(Bloomberg) -- Negotiators at the COP29 climate summit in Azerbaijan are close to landing a carbon credits agreement after almost a decade of deliberation. The decision, if adopted, will pave the way for more trading activity under a new market overseen by the United Nations.
Securing a deal on the latest set of rules for Article 6 was a top priority for the Azeri COP29 Presidency. On day one of the summit, negotiators rushed through a deal advancing rules on how a new UN-backed global crediting mechanism will function. Late Friday, texts were published that revealed further details for Article 6.4, as well as the rules for how countries can trade credits they plan to use to meet their national emissions reductions goals under the Paris climate agreement in Article 6.2.
The rulebook allows for countries to trade carbon credits with each other, as well as companies. Critically, it details an accounting system for how a country selling a credit can deduct that off its national carbon inventory to prevent the same credit from being used twice.
Lambert Schneider, research coordinator for international climate policy at Oeko-Institut, called the latest texts an “important achievement” because negotiators have managed to iron out a number of unaddressed issues.
That includes provisions for a robust accounting of credits that countries can use against their climate targets, so-called internationally transferred mitigation outcomes or ITMOs, as well as for more detailed information from countries on how the credits they trade meet general market standards around environmental integrity.
But there also remains a number of “shortcomings,” Schneider said. This includes a lack of consequences for countries where there’s inconsistencies in reporting. Instead of a requirement to halt trading, the discrepancy will simply be flagged in the system.
A number of countries, including Singapore, Switzerland, Thailand and Japan, have already struck agreements to trade ITMOs before finalization of the rulebook. In practice, the rules will almost certainly evolve in the coming years.
Still, the extra clarity from a decision will provide a “good signal” for further market development, said Andrea Bonzanni, international policy director at the International Emissions Trading Association, an industry body.
Industry campaigners, meanwhile, are concerned the rules set a low bar for countries and may facilitate the trading of credits that have little environmental value.

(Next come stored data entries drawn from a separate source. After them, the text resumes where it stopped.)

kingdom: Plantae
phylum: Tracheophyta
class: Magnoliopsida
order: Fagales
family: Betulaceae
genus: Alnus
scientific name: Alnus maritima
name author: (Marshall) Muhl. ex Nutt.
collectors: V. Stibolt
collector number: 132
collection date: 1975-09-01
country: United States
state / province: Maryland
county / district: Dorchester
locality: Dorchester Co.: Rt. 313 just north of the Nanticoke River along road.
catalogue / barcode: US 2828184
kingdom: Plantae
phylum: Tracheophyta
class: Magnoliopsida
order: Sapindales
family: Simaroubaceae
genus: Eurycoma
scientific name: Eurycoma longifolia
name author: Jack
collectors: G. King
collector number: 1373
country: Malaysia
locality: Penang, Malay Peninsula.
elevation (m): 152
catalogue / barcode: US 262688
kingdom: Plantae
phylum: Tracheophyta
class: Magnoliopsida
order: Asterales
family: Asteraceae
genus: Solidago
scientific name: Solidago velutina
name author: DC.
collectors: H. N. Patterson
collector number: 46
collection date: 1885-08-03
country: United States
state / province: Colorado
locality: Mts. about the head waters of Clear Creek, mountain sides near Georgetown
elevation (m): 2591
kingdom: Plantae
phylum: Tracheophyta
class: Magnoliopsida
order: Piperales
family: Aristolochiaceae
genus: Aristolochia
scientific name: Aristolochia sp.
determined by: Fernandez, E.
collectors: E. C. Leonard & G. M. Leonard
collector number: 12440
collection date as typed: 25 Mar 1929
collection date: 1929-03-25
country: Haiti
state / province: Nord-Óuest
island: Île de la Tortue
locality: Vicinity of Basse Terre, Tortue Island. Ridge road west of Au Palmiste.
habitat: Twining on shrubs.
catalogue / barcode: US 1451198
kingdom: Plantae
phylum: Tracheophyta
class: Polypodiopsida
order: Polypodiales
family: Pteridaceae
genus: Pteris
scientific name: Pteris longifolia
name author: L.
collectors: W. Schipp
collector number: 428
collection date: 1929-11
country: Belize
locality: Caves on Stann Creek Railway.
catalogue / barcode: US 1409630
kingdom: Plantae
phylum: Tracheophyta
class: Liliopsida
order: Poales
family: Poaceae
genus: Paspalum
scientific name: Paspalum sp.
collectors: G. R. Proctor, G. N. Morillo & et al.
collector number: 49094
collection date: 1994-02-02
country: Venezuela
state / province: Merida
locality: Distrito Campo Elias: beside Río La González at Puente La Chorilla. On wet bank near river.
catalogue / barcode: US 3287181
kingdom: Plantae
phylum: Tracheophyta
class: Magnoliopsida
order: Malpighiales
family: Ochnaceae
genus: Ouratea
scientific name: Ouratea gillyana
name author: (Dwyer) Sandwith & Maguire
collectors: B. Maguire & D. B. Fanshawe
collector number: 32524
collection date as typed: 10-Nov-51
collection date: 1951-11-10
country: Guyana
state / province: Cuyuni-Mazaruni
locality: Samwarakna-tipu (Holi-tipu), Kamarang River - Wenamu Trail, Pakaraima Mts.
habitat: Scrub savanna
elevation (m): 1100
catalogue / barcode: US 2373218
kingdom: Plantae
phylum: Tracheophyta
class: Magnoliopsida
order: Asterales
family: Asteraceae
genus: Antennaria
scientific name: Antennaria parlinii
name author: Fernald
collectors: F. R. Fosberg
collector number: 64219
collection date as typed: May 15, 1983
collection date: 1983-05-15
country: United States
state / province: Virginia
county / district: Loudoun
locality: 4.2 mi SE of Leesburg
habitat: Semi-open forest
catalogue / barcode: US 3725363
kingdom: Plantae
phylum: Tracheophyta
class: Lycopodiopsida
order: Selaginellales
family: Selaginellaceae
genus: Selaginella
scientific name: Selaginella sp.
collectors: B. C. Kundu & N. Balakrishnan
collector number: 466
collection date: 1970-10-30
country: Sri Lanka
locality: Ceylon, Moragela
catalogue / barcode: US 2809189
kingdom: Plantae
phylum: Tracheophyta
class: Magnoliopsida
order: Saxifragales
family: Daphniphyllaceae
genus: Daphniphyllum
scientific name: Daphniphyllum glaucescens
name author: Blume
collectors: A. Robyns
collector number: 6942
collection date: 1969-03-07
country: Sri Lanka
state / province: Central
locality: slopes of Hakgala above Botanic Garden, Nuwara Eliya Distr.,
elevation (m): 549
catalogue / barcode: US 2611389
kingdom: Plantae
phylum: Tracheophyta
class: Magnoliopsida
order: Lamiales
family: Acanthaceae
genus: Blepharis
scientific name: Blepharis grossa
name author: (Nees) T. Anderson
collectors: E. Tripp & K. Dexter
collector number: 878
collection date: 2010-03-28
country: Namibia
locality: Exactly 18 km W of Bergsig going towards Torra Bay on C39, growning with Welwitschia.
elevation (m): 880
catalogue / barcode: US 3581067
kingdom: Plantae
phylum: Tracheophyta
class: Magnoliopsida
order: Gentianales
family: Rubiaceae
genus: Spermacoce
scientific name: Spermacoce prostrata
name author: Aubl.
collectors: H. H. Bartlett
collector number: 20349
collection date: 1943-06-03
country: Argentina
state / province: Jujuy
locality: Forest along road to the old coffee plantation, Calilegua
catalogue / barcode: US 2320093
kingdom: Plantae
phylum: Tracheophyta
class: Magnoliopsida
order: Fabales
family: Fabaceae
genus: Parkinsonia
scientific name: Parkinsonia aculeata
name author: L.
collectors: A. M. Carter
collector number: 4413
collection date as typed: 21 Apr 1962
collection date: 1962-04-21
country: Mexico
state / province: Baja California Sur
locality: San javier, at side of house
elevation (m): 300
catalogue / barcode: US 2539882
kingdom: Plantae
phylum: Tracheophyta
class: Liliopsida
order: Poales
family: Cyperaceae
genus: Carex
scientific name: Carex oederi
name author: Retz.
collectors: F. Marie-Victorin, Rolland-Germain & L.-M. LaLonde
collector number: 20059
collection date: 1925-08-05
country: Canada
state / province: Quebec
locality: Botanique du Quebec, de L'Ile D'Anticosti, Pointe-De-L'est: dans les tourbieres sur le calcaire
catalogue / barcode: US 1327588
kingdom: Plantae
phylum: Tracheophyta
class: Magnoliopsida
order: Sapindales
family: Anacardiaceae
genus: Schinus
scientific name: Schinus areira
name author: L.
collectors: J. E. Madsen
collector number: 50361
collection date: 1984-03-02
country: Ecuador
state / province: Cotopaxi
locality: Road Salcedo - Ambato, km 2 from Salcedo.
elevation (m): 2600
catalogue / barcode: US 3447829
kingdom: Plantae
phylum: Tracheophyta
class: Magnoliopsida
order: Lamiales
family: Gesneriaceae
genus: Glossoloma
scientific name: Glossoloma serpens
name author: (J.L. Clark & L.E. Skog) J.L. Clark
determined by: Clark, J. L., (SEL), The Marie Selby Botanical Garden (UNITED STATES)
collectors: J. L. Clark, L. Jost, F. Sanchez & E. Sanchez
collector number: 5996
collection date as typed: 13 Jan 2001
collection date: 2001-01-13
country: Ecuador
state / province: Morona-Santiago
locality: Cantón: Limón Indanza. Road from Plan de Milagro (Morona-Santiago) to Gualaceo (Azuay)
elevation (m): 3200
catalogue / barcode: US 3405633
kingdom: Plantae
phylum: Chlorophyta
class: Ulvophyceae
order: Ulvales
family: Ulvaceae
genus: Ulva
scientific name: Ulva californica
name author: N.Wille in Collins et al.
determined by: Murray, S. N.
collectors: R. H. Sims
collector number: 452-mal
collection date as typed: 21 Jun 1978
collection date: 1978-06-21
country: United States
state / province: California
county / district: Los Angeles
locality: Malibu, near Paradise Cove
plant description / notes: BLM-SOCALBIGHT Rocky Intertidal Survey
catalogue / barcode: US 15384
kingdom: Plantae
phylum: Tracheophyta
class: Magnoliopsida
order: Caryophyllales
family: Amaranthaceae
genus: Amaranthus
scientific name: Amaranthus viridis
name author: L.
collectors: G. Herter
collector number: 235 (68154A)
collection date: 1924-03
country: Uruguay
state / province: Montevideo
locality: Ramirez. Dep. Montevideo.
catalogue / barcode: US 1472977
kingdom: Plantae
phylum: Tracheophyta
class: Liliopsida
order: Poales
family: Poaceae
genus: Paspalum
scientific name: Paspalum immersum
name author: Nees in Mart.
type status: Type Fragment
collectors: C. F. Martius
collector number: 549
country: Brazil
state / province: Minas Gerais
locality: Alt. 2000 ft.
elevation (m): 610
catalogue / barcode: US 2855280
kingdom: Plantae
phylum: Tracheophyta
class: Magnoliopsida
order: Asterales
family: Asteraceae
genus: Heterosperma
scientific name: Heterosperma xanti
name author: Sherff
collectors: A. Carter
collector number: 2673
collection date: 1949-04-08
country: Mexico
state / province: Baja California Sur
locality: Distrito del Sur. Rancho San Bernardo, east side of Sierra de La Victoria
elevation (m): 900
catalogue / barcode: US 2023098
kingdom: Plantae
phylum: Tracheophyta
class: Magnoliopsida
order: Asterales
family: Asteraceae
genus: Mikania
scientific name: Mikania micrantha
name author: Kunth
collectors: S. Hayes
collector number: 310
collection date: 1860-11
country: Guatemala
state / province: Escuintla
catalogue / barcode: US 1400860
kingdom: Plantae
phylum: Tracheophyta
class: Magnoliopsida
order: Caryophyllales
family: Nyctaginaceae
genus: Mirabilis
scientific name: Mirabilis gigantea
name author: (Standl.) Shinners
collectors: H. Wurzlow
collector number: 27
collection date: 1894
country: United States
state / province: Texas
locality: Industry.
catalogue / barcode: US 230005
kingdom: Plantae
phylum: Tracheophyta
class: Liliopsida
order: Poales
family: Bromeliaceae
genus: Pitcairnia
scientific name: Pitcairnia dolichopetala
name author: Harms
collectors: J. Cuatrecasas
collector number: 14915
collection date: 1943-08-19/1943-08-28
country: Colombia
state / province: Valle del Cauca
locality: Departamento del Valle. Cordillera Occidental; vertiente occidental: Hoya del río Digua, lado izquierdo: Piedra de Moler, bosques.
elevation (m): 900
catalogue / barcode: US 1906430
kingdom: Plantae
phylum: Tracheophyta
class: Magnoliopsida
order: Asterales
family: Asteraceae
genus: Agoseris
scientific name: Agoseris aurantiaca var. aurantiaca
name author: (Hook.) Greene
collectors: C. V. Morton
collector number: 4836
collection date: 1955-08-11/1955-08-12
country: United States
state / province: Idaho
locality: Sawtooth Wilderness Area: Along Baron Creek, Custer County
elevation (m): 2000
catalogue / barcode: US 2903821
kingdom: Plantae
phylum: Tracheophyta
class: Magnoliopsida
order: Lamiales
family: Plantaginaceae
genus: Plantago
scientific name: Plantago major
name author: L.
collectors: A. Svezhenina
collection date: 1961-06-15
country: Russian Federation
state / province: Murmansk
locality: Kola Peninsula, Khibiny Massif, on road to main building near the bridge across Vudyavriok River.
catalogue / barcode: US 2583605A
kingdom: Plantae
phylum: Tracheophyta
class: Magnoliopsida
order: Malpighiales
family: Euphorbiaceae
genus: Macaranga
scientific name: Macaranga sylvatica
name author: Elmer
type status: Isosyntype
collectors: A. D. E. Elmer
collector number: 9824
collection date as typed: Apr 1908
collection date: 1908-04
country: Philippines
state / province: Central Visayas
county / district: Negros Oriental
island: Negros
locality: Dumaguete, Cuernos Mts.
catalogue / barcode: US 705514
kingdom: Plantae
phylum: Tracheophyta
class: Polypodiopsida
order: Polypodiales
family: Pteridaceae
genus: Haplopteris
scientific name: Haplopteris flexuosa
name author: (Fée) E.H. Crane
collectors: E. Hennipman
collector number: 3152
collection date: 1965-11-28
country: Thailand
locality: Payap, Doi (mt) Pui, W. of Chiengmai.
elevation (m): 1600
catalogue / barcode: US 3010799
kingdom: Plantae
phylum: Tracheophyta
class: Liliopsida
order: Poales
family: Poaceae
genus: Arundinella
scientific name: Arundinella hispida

The voluntary carbon market, a separate existing system for trading credits, has been the target of greenwashing allegations because many of the units haven’t delivered the promised reduction in planet-warming emissions. That’s caused buyers, including some of the world’s largest companies, to exit the market or seek higher-quality and more expensive credits that remove carbon dioxide from the air.
Already Article 6.2 has been designed through the United Nations system with limited safeguards, allowing countries to effectively agree with each other over what counts as a high-quality unit.
“The system is already so flawed that even if you get some minor improvements at this COP, you're not going to salvage the framework in terms of the quality of the credits traded,” said Isa Mulder, policy expert at nonprofit Carbon Market Watch.
Some early deals are already leading to questions. Switzerland's deal with Ghana for credits tied to clean cookstoves promises 3.2 million tons of emissions reductions, which a nonprofit Alliance Sud says is overestimating the carbon savings by 79%.
The latest texts are “a disappointing set of rules for a disappointingly open framework,” said Jonathan Crook, policy lead on global carbon markets at Carbon Market Watch.
If adopted, the texts “would put a lot of weight on the shoulders” of independent observers to scrutinize the actions of market participants. Article 6.2 is “shaping up” to be a “Wild West,” Crook said.
--With assistance from Akshat Rathi and John Ainger.